Based on previous studies, Su's group was devoted to revealing a general scheme for building boron fullerenes. They finally worked out a formula that can derive a large family of new-type fullerenes with outstanding stability. According to the paper, the formula takes the form of "B 32+8k", where "k" can be zero or any counting number. That is to say, theoretically, scientists can develop an unlimited number of structures like B32, B40¡ and so on and so forth, well including the one envisioned by Yakobson. The newly predicted boron sheets, researchers analyzed, could be regarded as an extreme case of the scheme where "k" goes infinite. They call the series S-boron fullerenes, since these buckyballs contain basic building blocks that look like snowdrop motifs.

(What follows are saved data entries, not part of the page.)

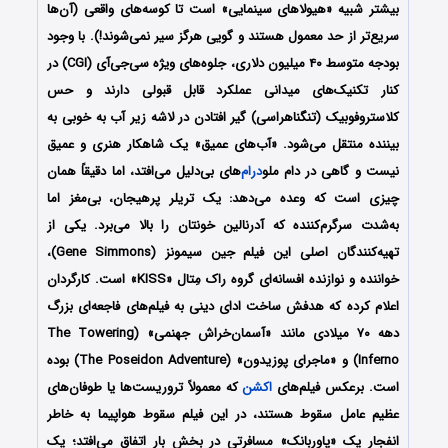
بیشتر شبیه «هیولاهای سینمایی» است تا کوسه‌های واقعی (آن‌ها
سریع‌تر از حد معمول هستند و گویی هرگز سیر نمی‌شوند!). با وجود
بودجه متوسط ۴۰ میلیون دلاری، جلوه‌های ویژه سی‌جی‌آی (CGI) در
کنار تکنیک‌های میدانی عملکرد قابل قبولی دارند و حس
کلاستروفوبیک (تنگناهراسی) گیر افتادن در لاشه زیر آب به خوبی به
بیننده منتقل می‌شود. «آب‌های عمیق» یک شاهکار هنری و عمیق
نیست و گاهی در دام ملو
درام
‌های بی‌دلیل می‌افتد، اما دقیقاً همان
چیزی است که وعده می‌دهد: یک تریلر پرهیجان، بی‌مغز اما
به‌شدت سرگرم‌کننده که آدرنالین خونتان را بالا می‌برد. یکی از
تهیه‌کنندگان اصلی این فیلم جین سیمونز (Gene Simmons)،
خواننده و نوازنده افسانه‌ای گروه راک مِتال «KISS» است. کارگردان
اعلام کرده که هدفش ساخت ادای دینی به فیلم‌های فاجعه‌ای بزرگ
دهه ۷۰ میلادی مانند «آسمان‌خراش جهنمی» (The Towering
Inferno) و «ماجرای پوزیدون» (The Poseidon Adventure) بوده
است. برعکس فیلم‌های
اکشن
که معمولاً تروریست‌ها یا طوفان‌های
عظیم عامل سقوط هستند، در این فیلم سقوط هواپیما به خاطر
انفجار یک «پاوربانک» مسافرتی در بخش بار اتفاق می‌افتد؛ یک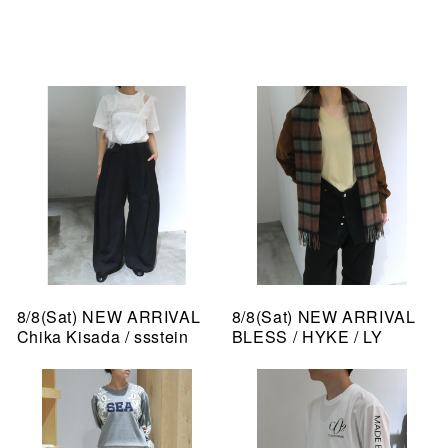
8/8(Sat) NEW ARRIVAL
8/8(Sat) NEW ARRIVAL
Chika Kisada / ssstein
BLESS / HYKE / LY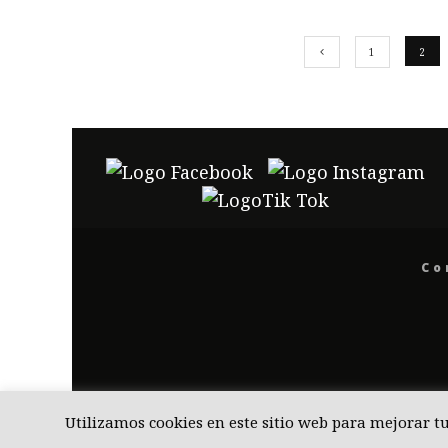
1
2
Co
Utilizamos cookies en este sitio web para mejorar t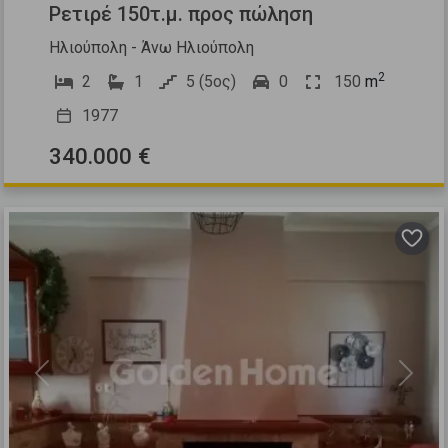
Ρετιρέ 150τ.μ. προς πώληση
Ηλιούπολη - Άνω Ηλιούπολη
2
2
1
5 (5ος)
0
150
m
1977
340.000 €
Previous
Next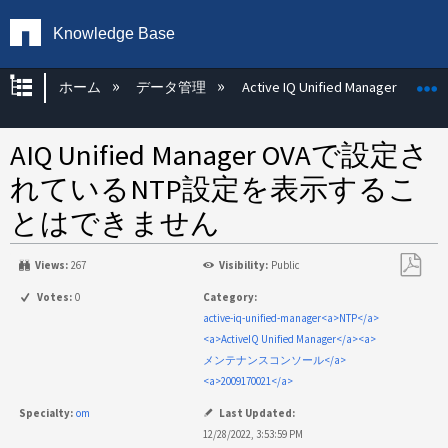
Knowledge Base
グローバル階層を展開/折りたたむ
ホーム
データ管理
Active IQ Unified Manager
AIQ Unified Manager OVAで設定さ
れているNTP設定を表示するこ
とはできません
Views:
267
Visibility:
Public
PDF
Votes:
0
Category:
と
active-iq-unified-manager<a>NTP</a>
し
<a>ActiveIQ Unified Manager</a><a>
て
メンテナンスコンソール</a>
保
<a>2009170021</a>
存
Specialty:
om
Last Updated:
12/28/2022, 3:53:59 PM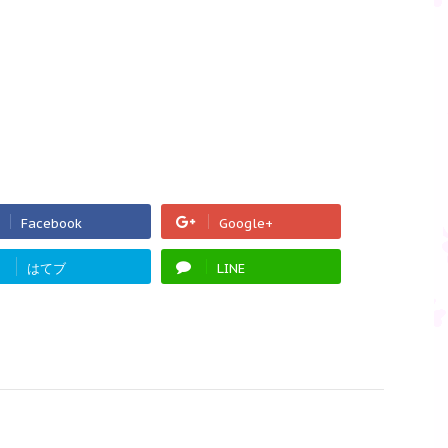
Facebook
Google+
!
はてブ
LINE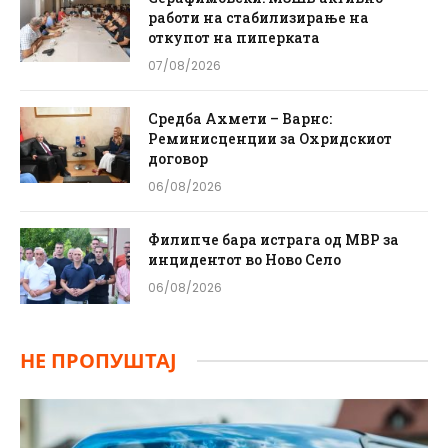
работи на стабилизирање на
откупот на пиперката
07/08/2026
Средба Ахмети – Варнс:
Реминисценции за Охридскиот
договор
06/08/2026
Филипче бара истрага од МВР за
инцидентот во Ново Село
06/08/2026
НЕ ПРОПУШТАЈ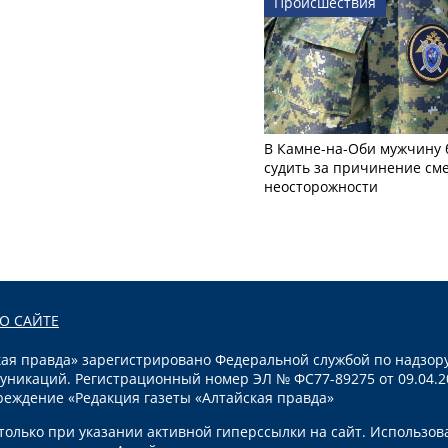
Происшествия
В Камне-на-Оби мужчину 
судить за причинение см
неосторожности
О САЙТЕ
я правда» зарегистрировано Федеральной службой по надзору
уникаций. Регистрационный номер ЭЛ № ФС77-89275 от 09.04.2
реждение «Редакция газеты «Алтайская правда»
олько при указании активной гиперссылки на сайт. Использов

The researchers then studied the stabilities of these boron fullerenes. With intense ab initio calculations, they proposed an electron counting rule as well as an isolated hollow rule to readily explain high stability and electronic bonding property of the novel structures. Analyses showed that the electronic bonding property was also applicable to a number of newly predicted sheets and nanotubes.
The study by Prof. Su and his colleagues, experts believe, has set up a general framework for the construction and property study of novel boron nanostructures. Meanwhile, it might shed light on the possibility of similar structures built with elements other than carbon and boron.
Now, have you come up with the exact number of corners and edges of a football? Anyway, it has 60 corners and 90 edges.